Qué ocurrió

Sony Music Publishing completó la adquisición del catálogo de Recognition Music Group, un portafolio en manos de Blackstone. El acuerdo se anunció en mayo y se cerró el 15 de julio, tras obtener aprobaciones regulatorias en varios territorios. Según Music Business Worldwide, Sony compró el catálogo en asociación con la empresa de inversión de Sony Music Group con el fondo GIC de Singapur.

Las condiciones financieras no se divulgaron oficialmente. Bloomberg informó un precio de entre 3.500 y 4.000 millones de dólares, y CNBC, citando a una fuente, lo situó en unos 4.000 millones.

Qué hay en el catálogo

El catálogo contiene más de 45.000 canciones. Entre ellas están “Don’t Stop Believin’”, de Journey; “Go Your Own Way”, de Fleetwood Mac; “Single Ladies (Put a Ring on It)”, de Beyoncé; “Bad Romance”, de Lady Gaga; y “All I Want for Christmas Is You”, de Mariah Carey. Sony Music Publishing ya administraba el catálogo antes de que se cerrara la adquisición.

Qué dijeron las partes

Jon Platt, presidente y director ejecutivo de Sony Music Publishing, dijo: “Nuestra inversión en este extraordinario catálogo refleja nuestra convicción en el poder duradero de la gran música”. Ben Katovsky, director ejecutivo de Recognition, dijo que había sido “un honor administrar este fenomenal catálogo”. Qasim Abbas, de Blackstone, describió la transacción como “un nuevo voto de confianza en los derechos musicales como una clase de activo institucional consolidada”.

Por qué importa

El comprador ya administraba estas canciones, por lo que la experiencia cotidiana de los autores y de quienes las licencian puede cambiar poco. Lo que cambia es quién es dueño de los derechos subyacentes. Que un catálogo de este tamaño pase a una de las tres grandes editoriales concentra más titularidad en las empresas más grandes.

Antes

Recognition Music Group, de Blackstone, era dueño del catálogo, y Sony Music Publishing actuaba como administrador.

Ahora

Sony Music Publishing es su dueña, en asociación con la empresa de inversión de Sony Music Group y GIC.

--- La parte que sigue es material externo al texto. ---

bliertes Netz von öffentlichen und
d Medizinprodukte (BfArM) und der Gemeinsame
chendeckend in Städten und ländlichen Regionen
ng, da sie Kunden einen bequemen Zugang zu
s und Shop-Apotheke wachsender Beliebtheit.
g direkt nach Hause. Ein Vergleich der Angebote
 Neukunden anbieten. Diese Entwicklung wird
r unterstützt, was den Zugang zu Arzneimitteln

Por qué debería importarles a los músicos

Para los compositores que no están en este catálogo, el acuerdo es una referencia de cómo valoran los grandes inversores los derechos musicales. Para quienes sí están, el dueño es ahora la misma empresa que ya administraba las canciones.

El panorama general

Abbas, de Blackstone, presentó la venta como prueba de que los derechos musicales son hoy una clase de activo institucional consolidada. Los inversores han tratado los catálogos como activos de ingresos estables, y el precio pagado aquí lo refleja.

AnálisisLos grandes acuerdos de catálogos afectan a los compositores independientes sobre todo de forma indirecta. Cuando los compradores pagan múltiplos altos por canciones antiguas, sube el valor de ser dueño de un catálogo, lo que puede influir en lo que las editoriales y los fondos están dispuestos a ofrecer por catálogos más pequeños. No cambia automáticamente las condiciones que se le ofrecen hoy a un compositor sin contrato.